=== Permintaan A ===
Jawab pertanyaan berikut berdasarkan khotbah tentang hedonisme:
(i) Melalui apa Allah melahirbarukan orang berdosa?
(ii) Dengan pertolongan siapa dan melalui apa orang Kristen dimampukan untuk mengalahkan kedagingan?
(iii) Menurut Paulus, tujuan hidup harus berpusat pada siapa?
=== Permintaan B ===
Bisakah Anda meneruskan khotbah tentang hedonisme ini, mulai sesudah kalimat terakhirnya?

=== Teks yang Diberikan ===
··········
Hedonisme (Filipi 3:18-29)

Posted on 01/07/2018 | In Teaching | Leave a comment

Dalam beberapa khotbah sebelumnya kita sudah belajar bagaimana kita diselamatkan melalui Injil. Keberdosaan manusia sudah begitu parah sehingga membutuhkan transformasi radikal melalui Injil. Dalam anugerah-Nya yang besar Allah melahirbarukan orang berdosa melalui berita Injil, yaitu kematian dan kebangkitan Yesus Kristus.

Sesudah diselamatkan, setiap orang Kristen masuk dalam tahap pengudusan. Dengan pertolongan Roh Kudus melalui firman Tuhan, kita dimampukan untuk mengalahkan kedagingan dalam diri kita. Hari demi hari kita terus bertumbuh menjadi semakin serupa dengan Kristus.

Proses ini tidak terjadi secara spontan dan instan. Tidak pula diraih dengan mudah. Ada banyak hal yang perlu diperhatikan dan dilakukan untuk mencapai keberhasilan.

Yang paling jelas tentu saja adalah mengenali titik akhir. Tanpa mengenali tujuan, seseorang hanya akan berputar-putar dalam kesesatan. Menurut Paulus, tujuan hidup harus berpusat pada Kristus. Setiap kita seyogyanya terus-menerus mengarahkan diri pada keserupaan dan persekutuan dengan kematian dan kebangkitan Kristus (3:10-11).

Mengenali titik akhir adalah satu hal. Menyadari bahwa kita belum tiba di titik itu adalah hal yang berbeda. Jangan merasa diri sudah baik. Orang yang merasa diri baik tidak akan menjadi lebih baik. Tidak ada seorang pun yang pantas merasa bahwa dirinya sudah sempurna (3:12-16). Setiap orang harus menyadari bahwa kehidupan adalah sebuah pertandingan yang masih panjang.
··········
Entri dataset
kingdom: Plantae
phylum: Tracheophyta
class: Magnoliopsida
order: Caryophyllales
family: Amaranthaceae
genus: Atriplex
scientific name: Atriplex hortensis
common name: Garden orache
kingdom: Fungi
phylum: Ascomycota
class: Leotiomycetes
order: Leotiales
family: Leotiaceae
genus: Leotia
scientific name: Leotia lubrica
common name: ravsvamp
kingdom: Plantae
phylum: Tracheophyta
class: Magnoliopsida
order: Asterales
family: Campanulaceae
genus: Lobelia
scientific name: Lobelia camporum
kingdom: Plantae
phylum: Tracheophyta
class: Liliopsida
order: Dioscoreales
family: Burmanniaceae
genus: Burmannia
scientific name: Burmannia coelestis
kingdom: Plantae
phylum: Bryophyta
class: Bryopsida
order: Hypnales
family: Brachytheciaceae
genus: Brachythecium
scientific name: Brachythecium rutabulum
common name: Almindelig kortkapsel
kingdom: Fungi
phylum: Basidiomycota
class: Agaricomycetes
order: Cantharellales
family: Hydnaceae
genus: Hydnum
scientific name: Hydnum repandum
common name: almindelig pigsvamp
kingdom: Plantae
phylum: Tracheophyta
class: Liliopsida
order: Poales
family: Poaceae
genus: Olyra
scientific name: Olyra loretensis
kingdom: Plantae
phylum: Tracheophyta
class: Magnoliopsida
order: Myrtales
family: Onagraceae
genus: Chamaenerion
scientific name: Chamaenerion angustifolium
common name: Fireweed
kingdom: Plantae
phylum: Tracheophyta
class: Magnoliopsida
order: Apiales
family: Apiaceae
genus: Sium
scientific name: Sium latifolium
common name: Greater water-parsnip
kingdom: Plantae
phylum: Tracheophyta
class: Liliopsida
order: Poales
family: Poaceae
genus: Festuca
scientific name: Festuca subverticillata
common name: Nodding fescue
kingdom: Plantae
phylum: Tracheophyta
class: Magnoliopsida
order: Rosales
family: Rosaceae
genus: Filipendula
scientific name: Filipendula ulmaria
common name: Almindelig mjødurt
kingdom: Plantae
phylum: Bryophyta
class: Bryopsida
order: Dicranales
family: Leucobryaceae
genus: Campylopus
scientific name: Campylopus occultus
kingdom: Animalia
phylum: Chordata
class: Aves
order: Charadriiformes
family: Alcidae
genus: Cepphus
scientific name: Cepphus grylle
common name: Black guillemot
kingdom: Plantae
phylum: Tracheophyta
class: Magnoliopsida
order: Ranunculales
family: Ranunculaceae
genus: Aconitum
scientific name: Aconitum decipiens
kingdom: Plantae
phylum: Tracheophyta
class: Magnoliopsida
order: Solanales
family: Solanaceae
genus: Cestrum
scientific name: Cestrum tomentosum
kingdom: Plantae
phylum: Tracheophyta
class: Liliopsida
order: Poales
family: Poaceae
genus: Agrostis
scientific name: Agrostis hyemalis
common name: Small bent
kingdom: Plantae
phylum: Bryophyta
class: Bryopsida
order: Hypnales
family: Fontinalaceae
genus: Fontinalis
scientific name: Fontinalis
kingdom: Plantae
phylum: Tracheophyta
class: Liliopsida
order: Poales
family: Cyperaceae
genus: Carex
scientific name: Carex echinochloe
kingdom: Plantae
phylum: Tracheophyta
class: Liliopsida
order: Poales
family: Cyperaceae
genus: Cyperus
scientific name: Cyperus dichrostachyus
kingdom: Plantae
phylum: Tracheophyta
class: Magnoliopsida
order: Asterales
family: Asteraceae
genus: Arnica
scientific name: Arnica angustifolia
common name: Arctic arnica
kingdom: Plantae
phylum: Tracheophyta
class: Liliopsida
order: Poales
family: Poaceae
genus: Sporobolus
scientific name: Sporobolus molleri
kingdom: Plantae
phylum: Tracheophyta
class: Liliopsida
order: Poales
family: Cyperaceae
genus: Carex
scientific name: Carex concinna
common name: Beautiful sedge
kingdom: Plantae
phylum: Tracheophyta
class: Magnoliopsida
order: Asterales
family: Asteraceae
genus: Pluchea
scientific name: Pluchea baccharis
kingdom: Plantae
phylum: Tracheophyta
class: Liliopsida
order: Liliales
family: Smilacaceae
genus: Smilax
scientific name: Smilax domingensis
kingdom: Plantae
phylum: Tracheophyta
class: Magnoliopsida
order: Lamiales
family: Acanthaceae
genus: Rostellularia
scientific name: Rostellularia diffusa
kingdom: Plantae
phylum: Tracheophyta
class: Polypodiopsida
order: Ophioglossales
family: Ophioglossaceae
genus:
··········
=== Hasil Tugas A ===
(i) Melalui berita Injil, yaitu kematian dan kebangkitan Yesus Kristus.
(ii) Dengan pertolongan Roh Kudus, melalui firman Tuhan.
(iii) Pada Kristus.

=== Hasil Tugas B ===
Dalam pertandingan ini diperlukan fokus yang benar. Ini tentang apa yang kita lihat terus-menerus. Bagaimana kita memandang akan menentukan hasil perjalanan. Tidak cukup hanya memandang pada hadiah (3:13-14) atau garis akhir (3:15-16). Kita juga perlu memperhatikan orang-orang lain yang lebih dahulu telah bertanding secara benar (3:17). Mereka memberikan teladan untuk diikuti. Mereka menyediakan penyemangat di kala kita penat.

Kita juga perlu memperhatikan halangan-halangan di depan yang bisa membuat kita tersandung. Kewaspadaan adalah sebuah kebutuhan yang tidak terelakkan. Kita memperhatikan setiap halangan, tetapi tidak menjadikannya pusat perhatian. Hanya dilihat supaya tidak terhalang, bukan menjadikannya tujuan.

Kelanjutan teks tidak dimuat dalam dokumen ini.